___ RECORD EXTRACTS ___
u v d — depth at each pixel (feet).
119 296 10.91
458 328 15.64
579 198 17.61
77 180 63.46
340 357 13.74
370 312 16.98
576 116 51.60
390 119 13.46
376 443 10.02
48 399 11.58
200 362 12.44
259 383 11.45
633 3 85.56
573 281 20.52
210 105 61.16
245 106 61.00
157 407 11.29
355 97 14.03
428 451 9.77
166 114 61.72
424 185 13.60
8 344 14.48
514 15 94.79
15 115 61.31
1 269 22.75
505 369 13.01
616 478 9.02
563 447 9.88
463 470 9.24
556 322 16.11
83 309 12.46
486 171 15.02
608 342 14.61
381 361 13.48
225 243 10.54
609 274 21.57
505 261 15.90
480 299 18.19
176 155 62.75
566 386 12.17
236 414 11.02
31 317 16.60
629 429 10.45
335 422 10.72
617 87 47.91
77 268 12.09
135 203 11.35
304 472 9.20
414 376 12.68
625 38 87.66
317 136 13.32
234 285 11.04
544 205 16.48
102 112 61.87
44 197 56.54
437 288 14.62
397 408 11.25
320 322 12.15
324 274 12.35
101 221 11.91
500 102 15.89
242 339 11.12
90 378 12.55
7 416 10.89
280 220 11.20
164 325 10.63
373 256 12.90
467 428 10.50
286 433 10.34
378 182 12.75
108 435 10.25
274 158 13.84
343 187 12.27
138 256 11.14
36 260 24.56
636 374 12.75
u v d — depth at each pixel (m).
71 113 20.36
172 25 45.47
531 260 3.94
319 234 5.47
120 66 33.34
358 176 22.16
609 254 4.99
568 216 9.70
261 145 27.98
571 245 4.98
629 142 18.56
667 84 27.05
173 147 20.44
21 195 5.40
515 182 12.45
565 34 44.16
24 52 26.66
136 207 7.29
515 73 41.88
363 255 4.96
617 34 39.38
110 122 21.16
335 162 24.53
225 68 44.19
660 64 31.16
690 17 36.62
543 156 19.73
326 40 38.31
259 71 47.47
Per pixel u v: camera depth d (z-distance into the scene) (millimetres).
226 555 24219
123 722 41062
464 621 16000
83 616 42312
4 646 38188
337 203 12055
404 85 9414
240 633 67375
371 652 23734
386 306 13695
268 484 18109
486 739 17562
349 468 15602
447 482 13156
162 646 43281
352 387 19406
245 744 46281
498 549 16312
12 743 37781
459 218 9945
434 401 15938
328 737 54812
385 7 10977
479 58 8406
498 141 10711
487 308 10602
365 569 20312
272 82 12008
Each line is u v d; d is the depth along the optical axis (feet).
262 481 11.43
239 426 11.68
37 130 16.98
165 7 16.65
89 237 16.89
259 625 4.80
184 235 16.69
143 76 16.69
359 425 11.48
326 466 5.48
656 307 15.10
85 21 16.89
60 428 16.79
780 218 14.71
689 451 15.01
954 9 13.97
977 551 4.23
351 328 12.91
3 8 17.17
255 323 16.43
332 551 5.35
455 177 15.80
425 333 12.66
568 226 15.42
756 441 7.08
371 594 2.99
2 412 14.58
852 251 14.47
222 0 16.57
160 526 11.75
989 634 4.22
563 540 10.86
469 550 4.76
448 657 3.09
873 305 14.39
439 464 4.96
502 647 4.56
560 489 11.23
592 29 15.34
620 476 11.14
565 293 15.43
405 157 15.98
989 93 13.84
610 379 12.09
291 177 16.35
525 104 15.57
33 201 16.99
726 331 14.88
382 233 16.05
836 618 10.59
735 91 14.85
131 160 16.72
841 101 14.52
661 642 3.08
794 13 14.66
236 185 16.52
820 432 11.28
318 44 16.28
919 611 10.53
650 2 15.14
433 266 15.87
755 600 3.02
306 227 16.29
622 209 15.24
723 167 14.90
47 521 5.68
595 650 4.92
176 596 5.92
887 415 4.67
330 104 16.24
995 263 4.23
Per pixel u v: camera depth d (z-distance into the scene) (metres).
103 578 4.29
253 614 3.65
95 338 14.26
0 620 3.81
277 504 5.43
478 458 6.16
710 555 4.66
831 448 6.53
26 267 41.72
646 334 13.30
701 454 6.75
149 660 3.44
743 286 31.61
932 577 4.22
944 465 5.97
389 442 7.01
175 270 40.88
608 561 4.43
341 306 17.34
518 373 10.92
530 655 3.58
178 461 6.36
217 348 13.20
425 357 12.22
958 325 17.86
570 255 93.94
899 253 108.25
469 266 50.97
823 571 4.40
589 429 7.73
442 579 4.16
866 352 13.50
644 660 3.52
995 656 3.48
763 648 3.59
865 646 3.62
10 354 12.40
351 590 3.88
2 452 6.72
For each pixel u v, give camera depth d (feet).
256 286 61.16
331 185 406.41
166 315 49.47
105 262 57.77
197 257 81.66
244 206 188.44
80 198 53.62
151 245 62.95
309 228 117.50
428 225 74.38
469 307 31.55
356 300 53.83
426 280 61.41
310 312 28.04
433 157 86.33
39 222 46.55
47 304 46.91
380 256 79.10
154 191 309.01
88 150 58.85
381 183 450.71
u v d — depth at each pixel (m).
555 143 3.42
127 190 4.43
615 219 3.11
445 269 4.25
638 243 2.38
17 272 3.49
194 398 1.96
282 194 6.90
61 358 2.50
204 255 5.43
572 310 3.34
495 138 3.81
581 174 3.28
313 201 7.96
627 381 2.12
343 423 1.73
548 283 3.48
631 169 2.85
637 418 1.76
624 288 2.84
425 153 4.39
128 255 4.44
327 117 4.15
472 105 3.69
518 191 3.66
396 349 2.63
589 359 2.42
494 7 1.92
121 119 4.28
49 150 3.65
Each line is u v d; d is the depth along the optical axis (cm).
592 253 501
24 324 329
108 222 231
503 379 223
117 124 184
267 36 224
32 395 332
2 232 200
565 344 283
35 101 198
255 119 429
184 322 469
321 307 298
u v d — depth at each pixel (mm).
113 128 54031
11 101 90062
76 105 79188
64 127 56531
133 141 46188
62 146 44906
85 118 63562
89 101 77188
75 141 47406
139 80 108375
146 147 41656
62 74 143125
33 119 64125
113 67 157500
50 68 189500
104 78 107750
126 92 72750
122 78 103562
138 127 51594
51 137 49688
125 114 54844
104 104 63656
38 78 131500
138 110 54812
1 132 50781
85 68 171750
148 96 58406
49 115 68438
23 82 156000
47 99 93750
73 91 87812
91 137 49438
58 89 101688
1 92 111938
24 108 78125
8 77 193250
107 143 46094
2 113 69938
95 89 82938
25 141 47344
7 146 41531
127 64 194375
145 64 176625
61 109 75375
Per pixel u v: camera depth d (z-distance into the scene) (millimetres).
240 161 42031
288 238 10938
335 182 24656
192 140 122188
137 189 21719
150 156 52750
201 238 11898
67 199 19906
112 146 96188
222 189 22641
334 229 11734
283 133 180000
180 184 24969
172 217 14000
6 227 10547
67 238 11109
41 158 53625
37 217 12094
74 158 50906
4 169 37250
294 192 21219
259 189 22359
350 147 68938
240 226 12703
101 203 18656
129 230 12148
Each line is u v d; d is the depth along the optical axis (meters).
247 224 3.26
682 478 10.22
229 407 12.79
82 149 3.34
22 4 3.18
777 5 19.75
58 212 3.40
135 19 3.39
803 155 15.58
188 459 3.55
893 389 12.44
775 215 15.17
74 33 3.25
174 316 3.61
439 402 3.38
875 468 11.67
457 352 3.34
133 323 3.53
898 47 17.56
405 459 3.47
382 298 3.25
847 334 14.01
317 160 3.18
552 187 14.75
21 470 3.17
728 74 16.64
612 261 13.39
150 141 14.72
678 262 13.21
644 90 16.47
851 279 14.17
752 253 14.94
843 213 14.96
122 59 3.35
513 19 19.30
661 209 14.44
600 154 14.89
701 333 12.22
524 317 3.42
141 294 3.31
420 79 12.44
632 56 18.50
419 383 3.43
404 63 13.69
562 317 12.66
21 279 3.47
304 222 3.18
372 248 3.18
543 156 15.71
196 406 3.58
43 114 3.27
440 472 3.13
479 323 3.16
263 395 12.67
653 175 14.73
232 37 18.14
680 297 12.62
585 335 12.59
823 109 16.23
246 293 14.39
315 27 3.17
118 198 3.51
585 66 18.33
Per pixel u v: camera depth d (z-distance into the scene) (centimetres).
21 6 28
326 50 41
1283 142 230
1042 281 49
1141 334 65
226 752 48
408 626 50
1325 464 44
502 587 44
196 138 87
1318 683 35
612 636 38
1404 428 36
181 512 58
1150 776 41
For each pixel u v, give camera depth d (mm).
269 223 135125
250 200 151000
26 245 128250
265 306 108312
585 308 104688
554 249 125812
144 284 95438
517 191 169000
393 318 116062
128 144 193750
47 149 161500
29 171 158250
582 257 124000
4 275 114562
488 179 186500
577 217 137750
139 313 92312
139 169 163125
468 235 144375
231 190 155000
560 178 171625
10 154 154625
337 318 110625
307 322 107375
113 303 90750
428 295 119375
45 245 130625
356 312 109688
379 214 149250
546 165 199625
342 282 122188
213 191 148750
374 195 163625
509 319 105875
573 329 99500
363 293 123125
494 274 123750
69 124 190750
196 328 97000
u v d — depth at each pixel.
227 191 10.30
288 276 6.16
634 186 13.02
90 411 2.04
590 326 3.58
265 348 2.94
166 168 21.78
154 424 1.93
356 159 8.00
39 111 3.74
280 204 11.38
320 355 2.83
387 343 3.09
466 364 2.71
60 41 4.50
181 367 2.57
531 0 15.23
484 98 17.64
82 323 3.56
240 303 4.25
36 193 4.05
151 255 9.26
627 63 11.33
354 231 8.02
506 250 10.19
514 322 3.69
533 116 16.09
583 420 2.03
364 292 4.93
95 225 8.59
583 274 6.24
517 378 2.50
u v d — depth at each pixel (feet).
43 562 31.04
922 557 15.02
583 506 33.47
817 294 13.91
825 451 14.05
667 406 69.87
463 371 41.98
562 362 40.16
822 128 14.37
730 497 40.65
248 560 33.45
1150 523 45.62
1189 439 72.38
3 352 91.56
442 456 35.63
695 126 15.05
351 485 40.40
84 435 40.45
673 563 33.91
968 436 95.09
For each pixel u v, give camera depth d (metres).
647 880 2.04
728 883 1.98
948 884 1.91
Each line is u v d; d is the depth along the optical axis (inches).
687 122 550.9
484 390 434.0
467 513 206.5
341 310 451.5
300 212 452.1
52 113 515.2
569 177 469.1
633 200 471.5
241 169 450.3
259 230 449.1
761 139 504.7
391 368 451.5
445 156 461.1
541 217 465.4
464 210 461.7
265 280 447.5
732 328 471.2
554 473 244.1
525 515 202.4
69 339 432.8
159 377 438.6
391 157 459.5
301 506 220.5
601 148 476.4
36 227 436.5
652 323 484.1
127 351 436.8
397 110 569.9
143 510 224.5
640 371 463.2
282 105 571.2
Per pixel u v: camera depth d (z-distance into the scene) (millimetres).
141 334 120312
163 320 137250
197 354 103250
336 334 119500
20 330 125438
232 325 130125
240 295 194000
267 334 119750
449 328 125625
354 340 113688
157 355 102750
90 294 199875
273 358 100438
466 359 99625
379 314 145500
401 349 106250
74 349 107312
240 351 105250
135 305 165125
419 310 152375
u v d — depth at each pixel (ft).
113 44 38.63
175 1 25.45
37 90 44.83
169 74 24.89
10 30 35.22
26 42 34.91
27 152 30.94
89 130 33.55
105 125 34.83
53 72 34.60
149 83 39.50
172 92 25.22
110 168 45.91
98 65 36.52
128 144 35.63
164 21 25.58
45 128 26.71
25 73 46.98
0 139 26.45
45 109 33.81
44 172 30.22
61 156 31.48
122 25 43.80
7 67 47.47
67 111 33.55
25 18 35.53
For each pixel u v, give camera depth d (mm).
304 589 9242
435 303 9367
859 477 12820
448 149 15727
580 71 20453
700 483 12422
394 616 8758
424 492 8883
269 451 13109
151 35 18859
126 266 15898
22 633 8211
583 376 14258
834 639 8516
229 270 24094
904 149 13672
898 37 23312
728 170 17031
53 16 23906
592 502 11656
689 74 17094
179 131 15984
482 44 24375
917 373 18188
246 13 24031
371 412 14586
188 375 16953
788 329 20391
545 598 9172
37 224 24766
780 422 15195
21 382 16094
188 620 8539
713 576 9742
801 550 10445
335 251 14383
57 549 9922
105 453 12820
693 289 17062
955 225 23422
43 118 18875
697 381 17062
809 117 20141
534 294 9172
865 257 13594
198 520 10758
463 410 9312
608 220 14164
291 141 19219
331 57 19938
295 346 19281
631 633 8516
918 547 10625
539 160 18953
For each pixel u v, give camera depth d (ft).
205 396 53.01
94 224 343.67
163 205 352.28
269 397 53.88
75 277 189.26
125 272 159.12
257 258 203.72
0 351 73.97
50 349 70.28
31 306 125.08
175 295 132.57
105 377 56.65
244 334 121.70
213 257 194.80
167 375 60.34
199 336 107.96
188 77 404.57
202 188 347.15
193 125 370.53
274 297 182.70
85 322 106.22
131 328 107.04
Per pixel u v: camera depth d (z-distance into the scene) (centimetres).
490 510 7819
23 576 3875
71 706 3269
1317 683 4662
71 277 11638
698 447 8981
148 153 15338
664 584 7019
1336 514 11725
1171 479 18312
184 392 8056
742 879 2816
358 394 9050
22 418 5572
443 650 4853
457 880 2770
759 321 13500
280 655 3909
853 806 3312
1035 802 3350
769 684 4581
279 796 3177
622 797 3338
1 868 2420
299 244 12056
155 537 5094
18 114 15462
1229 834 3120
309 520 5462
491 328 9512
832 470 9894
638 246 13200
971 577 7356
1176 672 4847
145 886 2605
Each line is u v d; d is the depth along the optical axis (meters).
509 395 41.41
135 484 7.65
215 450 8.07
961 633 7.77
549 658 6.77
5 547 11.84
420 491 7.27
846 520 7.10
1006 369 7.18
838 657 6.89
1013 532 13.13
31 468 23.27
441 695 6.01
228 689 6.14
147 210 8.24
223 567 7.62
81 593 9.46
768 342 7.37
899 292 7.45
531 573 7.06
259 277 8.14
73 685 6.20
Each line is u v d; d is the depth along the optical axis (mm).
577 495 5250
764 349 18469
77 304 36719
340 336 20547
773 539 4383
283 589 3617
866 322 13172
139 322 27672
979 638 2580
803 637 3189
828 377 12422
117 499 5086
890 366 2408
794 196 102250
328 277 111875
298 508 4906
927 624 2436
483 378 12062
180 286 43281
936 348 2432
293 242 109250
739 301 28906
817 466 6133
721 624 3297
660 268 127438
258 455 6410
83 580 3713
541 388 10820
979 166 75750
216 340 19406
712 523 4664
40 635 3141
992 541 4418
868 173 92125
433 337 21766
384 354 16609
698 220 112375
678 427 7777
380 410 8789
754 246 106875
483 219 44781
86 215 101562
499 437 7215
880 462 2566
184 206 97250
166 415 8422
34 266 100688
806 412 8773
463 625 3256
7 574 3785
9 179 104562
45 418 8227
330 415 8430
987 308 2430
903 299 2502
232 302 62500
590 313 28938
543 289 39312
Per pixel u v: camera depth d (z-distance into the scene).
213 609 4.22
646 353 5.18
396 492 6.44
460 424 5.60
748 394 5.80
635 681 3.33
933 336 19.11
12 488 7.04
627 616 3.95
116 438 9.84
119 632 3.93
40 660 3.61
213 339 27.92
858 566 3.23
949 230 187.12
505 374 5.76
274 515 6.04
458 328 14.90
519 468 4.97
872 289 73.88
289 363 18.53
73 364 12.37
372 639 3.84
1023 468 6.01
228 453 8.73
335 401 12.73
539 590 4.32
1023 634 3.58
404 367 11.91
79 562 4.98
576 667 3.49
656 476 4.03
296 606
___
#### EXERCISE INSTRUCTIONS:
Identify the lines above with the word "axis". Copy them.

#### TASK RESPONSE:
Each line is u v d; d is the depth along the optical axis (feet).
Each line is u v d; d is the depth along the optical axis (cm).
Each line is u v d; d is the depth along the optical axis (meters).
Each line is u v d; d is the depth along the optical axis (inches).
Each line is u v d; d is the depth along the optical axis (meters).
Each line is u v d; d is the depth along the optical axis (mm).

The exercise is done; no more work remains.